Syncing from Entra ID¶

Identity Atlas provides deep integration with Microsoft Entra ID (Azure AD). The Entra ID crawler fetches data from the Microsoft Graph API and posts it to the Ingest API — no direct database access required.

How It Works¶

In v5, sync is API-driven. The crawler script (tools/crawlers/entra-id/Start-EntraIDCrawler.ps1) runs inside the worker container (or standalone) and:

Authenticates to Microsoft Graph using credentials from the config file or the Crawlers admin page
Fetches each entity type via the Graph API
POSTs the data to the Ingest API on the web container
The web container validates, deduplicates, and persists the data to PostgreSQL

This architecture means the worker container has no database driver — all persistence flows through the API.

Running a Sync¶

Via the UI (recommended)¶

Navigate to Admin → Crawlers and configure an Entra ID crawler. The wizard walks you through:

Enter your Tenant ID, Client ID, and Client Secret
Validate permissions (the wizard checks each required Graph permission)
Select which entity types to sync
Configure optional identity filters and custom attributes
Set a schedule (or run immediately)

Via the command line¶

.\tools\crawlers\entra-id\Start-EntraIDCrawler.ps1 `
    -ApiBaseUrl "http://localhost:3001/api" `
    -ApiKey "fgc_abc123..." `
    -ConfigFile ".\setup\config\mycompany.json"

Crawler flags¶

Flag	Default	Purpose
`-SyncPrincipals`	On	Sync user principals
`-SyncServicePrincipals`	Off	Sync managed identities, AI agents, and service principals
`-SyncResources`	On	Sync groups, directory roles, app roles
`-SyncAssignments`	On	Sync group memberships, owners, eligible members
`-SyncGovernance`	On	Sync catalogs, access packages, policies, reviews
`-SyncContexts`	On	Sync calculated department contexts
`-SyncPim`	Off	Sync PIM eligible members
`-RefreshViews`	On	Refresh SQL views after sync
`-CustomUserAttributes`	Empty	Extra Graph attributes to capture for users
`-CustomGroupAttributes`	Empty	Extra Graph attributes to capture for groups
`-IdentityFilter`	None	Filter which users are treated as identities

What Gets Synced¶

flowchart TD
    EntraID[Entra ID] --> U[Users → Principals]
    EntraID --> SP[Service Principals → Principals]
    EntraID --> G[Groups → Resources]
    EntraID --> DR[Directory Roles → Resources]
    EntraID --> AR[App Roles → Resources]
    EntraID --> GM[Group Members → ResourceAssignments\nDirect]
    EntraID --> GE[PIM Eligible → ResourceAssignments\nEligible]
    EntraID --> GO[Group Owners → ResourceAssignments\nOwner]
    EntraID --> CAT[Catalogs → GovernanceCatalogs]
    EntraID --> AP[Access Packages → Resources\nresourceType=BusinessRole]
    EntraID --> APA[AP Assignments → ResourceAssignments\nassignmentType=Governed]
    EntraID --> APR[AP Resource Scopes → ResourceRelationships\nrelationshipType=Contains]
    EntraID --> APP[AP Policies → AssignmentPolicies]
    EntraID --> APQ[AP Requests → AssignmentRequests]
    EntraID --> APV[AP Reviews → CertificationDecisions]
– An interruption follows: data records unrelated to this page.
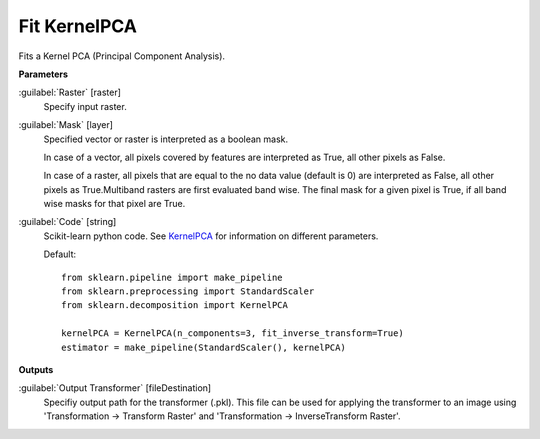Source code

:.. _Fit KernelPCA:

*************
Fit KernelPCA
*************

Fits a Kernel PCA (Principal Component Analysis).

**Parameters**


:guilabel:`Raster` [raster]
    Specify input raster.


:guilabel:`Mask` [layer]
    Specified vector or raster is interpreted as a boolean mask.
    
    In case of a vector, all pixels covered by features are interpreted as True, all other pixels as False.
    
    In case of a raster, all pixels that are equal to the no data value (default is 0) are interpreted as False, all other pixels as True.Multiband rasters are first evaluated band wise. The final mask for a given pixel is True, if all band wise masks for that pixel are True.


:guilabel:`Code` [string]
    Scikit-learn python code. See `KernelPCA <http://scikit-learn.org/stable/modules/generated/sklearn.decomposition.KernelPCA.html>`_ for information on different parameters.

    Default::

        from sklearn.pipeline import make_pipeline
        from sklearn.preprocessing import StandardScaler
        from sklearn.decomposition import KernelPCA
        
        kernelPCA = KernelPCA(n_components=3, fit_inverse_transform=True)
        estimator = make_pipeline(StandardScaler(), kernelPCA)
        
**Outputs**


:guilabel:`Output Transformer` [fileDestination]
    Specifiy output path for the transformer (.pkl). This file can be used for applying the transformer to an image using 'Transformation -> Transform Raster' and 'Transformation -> InverseTransform Raster'.

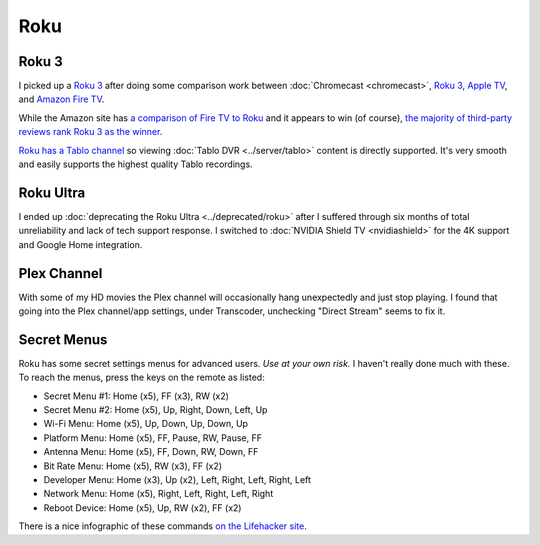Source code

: ====
Roku
====

Roku 3
======

I picked up a `Roku 3 <http://www.amazon.com/dp/B00BGGDVOO?tag=mhsvortex>`_ after doing some comparison work between :doc:`Chromecast <chromecast>`, `Roku 3 <http://www.amazon.com/dp/B00BGGDVOO?tag=mhsvortex>`_, `Apple TV <http://www.amazon.com/dp/B007I5JT4S?tag=mhsvortex>`_, and `Amazon Fire TV <http://www.amazon.com/dp/B00CX5P8FC?tag=mhsvortex>`_.

.. image:: roku.jpg

While the Amazon site has `a comparison of Fire TV to Roku <http://www.amazon.com/dp/B00CX5P8FC?tag=mhsvortex>`_ and it appears to win (of course), `the majority of third-party reviews rank Roku 3 as the winner <http://www.cnet.com/news/chromecast-vs-apple-tv-vs-roku-3-which-media-streamer-should-you-buy/>`_.

`Roku has a Tablo channel <https://www.tablotv.com/blog/tablo-rockin-roku/>`_ so viewing :doc:`Tablo DVR <../server/tablo>` content is directly supported. It's very smooth and easily supports the highest quality Tablo recordings.

Roku Ultra
==========

I ended up :doc:`deprecating the Roku Ultra <../deprecated/roku>` after I suffered through six months of total unreliability and lack of tech support response. I switched to :doc:`NVIDIA Shield TV <nvidiashield>` for the 4K support and Google Home integration.

Plex Channel
============

With some of my HD movies the Plex channel will occasionally hang unexpectedly and just stop playing. I found that going into the Plex channel/app settings, under Transcoder, unchecking "Direct Stream" seems to fix it.

Secret Menus
============

Roku has some secret settings menus for advanced users. *Use at your own risk.* I haven't really done much with these. To reach the menus, press the keys on the remote as listed:

- Secret Menu #1: Home (x5), FF (x3), RW (x2)
- Secret Menu #2: Home (x5), Up, Right, Down, Left, Up
- Wi-Fi Menu: Home (x5), Up, Down, Up, Down, Up
- Platform Menu: Home (x5), FF, Pause, RW, Pause, FF
- Antenna Menu: Home (x5), FF, Down, RW, Down, FF
- Bit Rate Menu: Home (x5), RW (x3), FF (x2)
- Developer Menu: Home (x3), Up (x2), Left, Right, Left, Right, Left
- Network Menu: Home (x5), Right, Left, Right, Left, Right
- Reboot Device: Home (x5), Up, RW (x2), FF (x2)

There is a nice infographic of these commands `on the Lifehacker site <http://lifehacker.com/all-the-roku-secret-commands-and-menus-in-one-graphic-1779010902>`_.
Required Graph API Permissions¶

Permission	Purpose
`User.Read.All`	Read all users
`Group.Read.All`	Read all groups
`GroupMember.Read.All`	Read group memberships
`Directory.Read.All`	Read directory data
`EntitlementManagement.Read.All`	Read business roles, catalogs, and assignments
`AccessReview.Read.All`	Read certification review decisions
`Application.Read.All`	Read service principals and app role assignments
`AuditLog.Read.All`	Read sign-in and audit events
`PrivilegedEligibilitySchedule.Read.AzureADGroup`	Read PIM group eligibility schedules

Tip

The in-browser wizard validates all these permissions automatically — it shows a green/red checklist of which ones are granted.

Schema Evolution¶

The Ingest API adds columns to existing tables without dropping or recreating them. Any attribute returned by the Graph API can be captured:

Core attributes get dedicated SQL columns (indexed, filterable)
All remaining attributes are stored in the extendedAttributes JSON column

To capture additional Graph attributes, add them via -CustomUserAttributes or -CustomGroupAttributes on the crawler, or configure them in the UI wizard.